Zum Parteitag heute: Wie viel Mut hat die SPD?

6.12.2019, 10:55 Uhr
Saskia Esken und Norbert Walter-Borjans sollen den SPD-Vorsitz übernehmen, das haben die Parteimitglieder so entschieden.

© Kay Nietfeld/dpa Saskia Esken und Norbert Walter-Borjans sollen den SPD-Vorsitz übernehmen, das haben die Parteimitglieder so entschieden.

"Es gibt noch Politikentwürfe, für die wir uns begeistern können. Und wenn wir selbst begeistert sind, können wir auch andere begeistern" - diese Sätze stammen von Oskar Lafontaine. Im November 1995 putschte er gegen SPD-Chef Rudolf Scharping und übernahm jenes Amt, das nun erstmals von einem Duo besetzt werden soll.

Sätze, die aus einer fernen Welt stammen: Wo, bitte, sind Politikentwürfe, wo Politiker, die begeistern? Nicht nur in der SPD sind sie schwer erkennbar. Dabei braucht dieses Land genau dies: einen Schub, einen Aufbruch – nach vielen Jahren einer zu wenig ehrgeizigen Politik. Mit seiner Zustandsbeschreibung lag Friedrich Merz nicht daneben: "Wie ein Nebelteppich" lege sich "die Untätigkeit und die mangelnde Führung durch die Bundeskanzlerin" übers Land - sagte der Mann, der dann nicht den Mut für ein Gegen-Konzept aufbrachte.

Deutschland fällt zurück

Deutschland fällt zurück, nicht nur bei der Pisa-Studie. Was zu tun wäre, das wurde und wird seit Jahren beschrieben – weitgehend übereinstimmend von Experten aller Lager. Und einiges, was die designierte neue SPD-Doppelspitze vorhat, geht in
diese Richtung.

Jede Fahrt durch die Republik, fast jeder Besuch in einer Kita, Schule oder an einer Uni zeigt:
Es wurde viel zu wenig in die Zukunft investiert. Die digitale Infrastruktur ist auf dem Stand von Entwicklungsländern – wobei die oft schon besser sind. In Sachen Verkehr herrscht allenfalls Stillstand (siehe den Beitrag unten). Und das Thema Bildung wird zerredet im Klein-Klein des Föderalismus.

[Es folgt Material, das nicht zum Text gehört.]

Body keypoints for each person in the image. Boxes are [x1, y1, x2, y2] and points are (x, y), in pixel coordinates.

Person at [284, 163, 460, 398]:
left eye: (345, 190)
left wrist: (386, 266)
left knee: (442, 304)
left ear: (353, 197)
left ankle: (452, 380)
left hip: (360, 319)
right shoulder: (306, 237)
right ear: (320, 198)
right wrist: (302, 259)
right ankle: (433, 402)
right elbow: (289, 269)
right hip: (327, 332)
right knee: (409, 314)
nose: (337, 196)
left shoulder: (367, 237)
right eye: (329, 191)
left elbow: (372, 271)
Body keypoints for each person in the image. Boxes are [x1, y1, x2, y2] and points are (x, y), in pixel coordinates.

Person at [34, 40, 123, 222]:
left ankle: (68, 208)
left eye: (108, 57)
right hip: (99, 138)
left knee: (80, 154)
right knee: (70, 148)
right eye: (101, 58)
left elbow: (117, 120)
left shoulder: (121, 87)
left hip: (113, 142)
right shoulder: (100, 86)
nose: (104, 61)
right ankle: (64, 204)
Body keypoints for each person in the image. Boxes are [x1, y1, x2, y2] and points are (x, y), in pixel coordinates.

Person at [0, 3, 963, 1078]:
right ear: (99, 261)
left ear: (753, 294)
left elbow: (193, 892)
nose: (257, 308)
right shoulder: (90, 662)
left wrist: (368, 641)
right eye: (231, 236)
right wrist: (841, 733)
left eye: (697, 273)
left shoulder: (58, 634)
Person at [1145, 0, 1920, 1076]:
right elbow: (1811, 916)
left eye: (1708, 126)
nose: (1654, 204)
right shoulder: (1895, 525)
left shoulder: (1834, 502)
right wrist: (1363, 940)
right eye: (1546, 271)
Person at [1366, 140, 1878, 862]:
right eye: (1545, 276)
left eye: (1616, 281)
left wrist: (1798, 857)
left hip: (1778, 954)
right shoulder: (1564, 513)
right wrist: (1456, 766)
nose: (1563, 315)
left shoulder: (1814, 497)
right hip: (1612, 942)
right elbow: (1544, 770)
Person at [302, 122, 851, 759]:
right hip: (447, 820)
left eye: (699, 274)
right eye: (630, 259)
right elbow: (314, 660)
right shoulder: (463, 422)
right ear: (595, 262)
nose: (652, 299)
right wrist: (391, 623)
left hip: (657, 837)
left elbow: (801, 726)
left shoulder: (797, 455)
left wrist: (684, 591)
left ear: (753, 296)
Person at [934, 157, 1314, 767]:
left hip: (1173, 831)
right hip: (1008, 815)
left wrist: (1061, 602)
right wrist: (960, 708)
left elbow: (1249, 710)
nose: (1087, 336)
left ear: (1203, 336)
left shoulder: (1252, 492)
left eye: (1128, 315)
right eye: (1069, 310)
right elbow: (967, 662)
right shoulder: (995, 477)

Live-Blog: SPD-Parteitag wählt Spitze


Da könnte eine SPD punkten, wenn sie Motor sein will für Investitionsschübe. In Digitales, in Infrastruktur, in eine Klima-Politik, die der Industrie klare Leitplanken vorgibt, auf die man dort längst, aber vergeblich wartet. Zu gestalten ist der Umbruch der (noch) zentralen Branche – die Autoindustrie steht vor dem späten Wandel hin zu zeitgemäßer, nachhaltiger Mobilität. Da braucht es Begleitung, weil der Weg (siehe den Stellenabbau samt der Folgen für die Zulieferer) schmerzhaft wird.

Wagt die SPD einen Aufbruch?

Das wäre alles keine linke, sondern eine sehr pragmatische und vor allem überfällige Politik. Den Wandel gestalten und sozial abfedern: das ist klassische sozialdemokratische Kernaufgabe. Zuletzt tat das teils Gerhard Schröder mit seiner Agenda, die der Republik einen Modernisierungsschub mit sozialer Schlagseite bescherte. Dass die SPD den Erfolg dieser (nachzubessernden) Reformen nie für sich reklamierte, gehört zu ihren Rätseln.

Wagt sie nun einen Aufbruch? Er könnte ihre letzte Chance sein. Ein Ausstieg aus der GroKo wäre kein Auf-, sondern ein Abbruch der Gestaltungsfähigkeit. Letztlich siegt, das zeigt die sozialdemokratische Geschichte in dieser zu gern sich selbst zerfleischenden Partei, doch der Wille zur Mitverantwortung. Zur Politik.